Elle regrette en France, le peu d’intérêt pour la politique de la sexualité de la France impériale, alors qu’une étude de la gestion de la sexualité, liant la race, le sexe et l’empire, pourrait permettre une reformulation conceptuelle de l’histoire de la France coloniale   , et s’étonne notamment de l’absence en France du livre de la sociologue Marnia Lazreg, Torture in the Twilight of Empire, ni traduit ni mentionné à sa parution en 2008., dans lequel l’auteure note que "le tollé contre la torture en Algérie n’a jamais été accompagné d’un tollé contre le viol et la violence sexuelle systématiquement tolérée ".  

Frontières
Il n’est pas aisé de résumer ces Dialogues transcontinentaux, au risque de réduire la richesse des exposés à des platitudes, néanmoins, leur thème commun gravite autour des frontières, frontières entre les sexes, entre les peuples et les nations.
Frontières temporelles, telles celles que traduit le refoulement du passé colonial et l’incapacité à éviter l’orientalisme, qui est un ethnocentrisme au sens lévi-straussien. À ce titre, les lectures des affaires de voile et de burqa en France proposées par l’historienne Laura L. Frader (Northeastern University)  et Ann L. Stoler sont éclairantes sur leur lien avec la " condition postcoloniale"    , avec une confrontation de la France à l’Islam, constitué comme un orientalisme   .

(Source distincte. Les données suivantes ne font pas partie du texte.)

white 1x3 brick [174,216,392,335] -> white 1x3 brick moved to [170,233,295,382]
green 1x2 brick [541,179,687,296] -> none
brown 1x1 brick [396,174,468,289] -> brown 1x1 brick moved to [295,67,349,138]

Frontières politiques aussi, qui délimitent un " partage sexuel de la raison ", selon l’idée forgée par Rada Ivekovic, qui construit le sexe comme " une catégorie normative hétérosexuelle ou d’individus homologués, alignés sur des valeurs " masculines" ou machistes "   . C’est alors la citoyenneté des femmes qui est en jeu, citoyenneté " encore aujourd’hui subordonnée à un droit coutumier officieux dû à leur fonction d’incarnation de la nation "   .

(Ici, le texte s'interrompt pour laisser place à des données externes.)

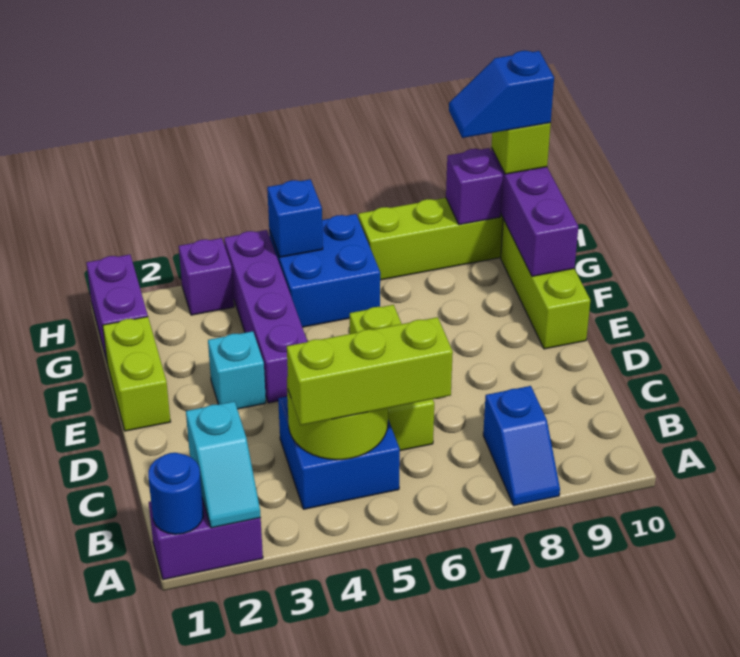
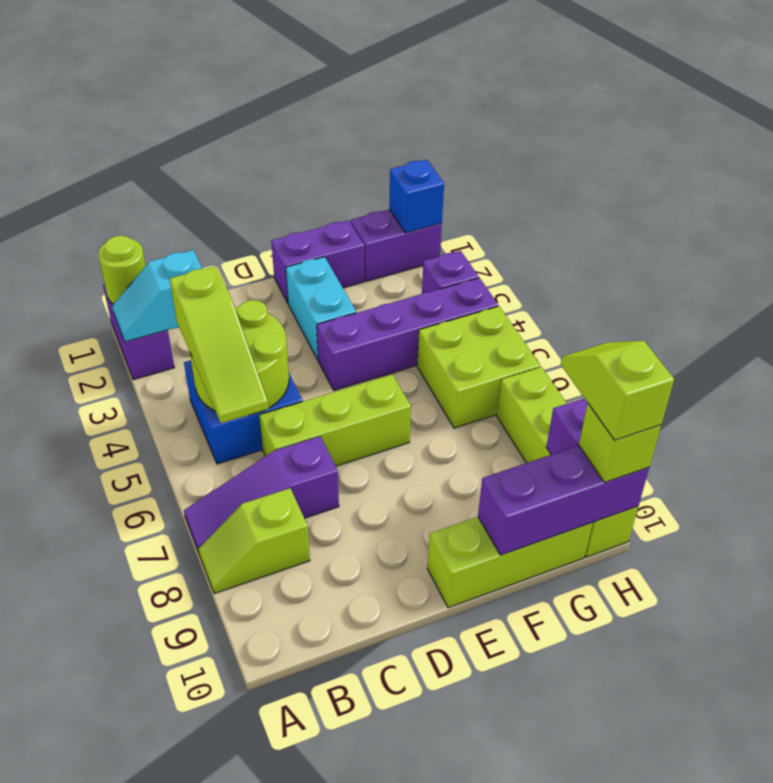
blue 1x1 round brick [148,453,203,534] -> lime 1x1 round brick [98,236,146,304]
none -> purple 1x3 slope [184,436,339,552]
blue 1x2 slope [483,386,560,506] -> lime 1x2 slope [199,488,310,594]
lime 1x3 brick [287,317,453,425] -> lime 1x3 slope [170,266,269,423]
lime 1x2 brick [103,317,171,431] -> purple 1x2 brick [271,220,364,303]
cyan 1x1 brick [208,331,266,409] -> cyan 1x2 brick [286,257,356,360]
blue 2x2 brick [269,214,380,327] -> lime 2x2 brick [417,306,540,428]
blue 1x1 brick [267,179,323,257] -> blue 1x1 brick moved to [389,160,444,233]
blue 1x2 slope [449,51,554,138] -> lime 1x2 slope [561,341,674,440]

Alors que la théorie du genre est en vogue et suscite le débat quant à son enseignement en classe, la lecture de ces travaux nous fait souhaiter voir apparaître, ou s’élargir, les rayons des bibliothèques publiques réunissant des études de genre. Afin que l’on rattrape un peu le retard pris en France les concernant, ainsi que concernant les études postcoloniales, et afin de mieux lire et analyser ces sujets qui ne peuvent s’accommoder de "pour ou contre" médiatiques.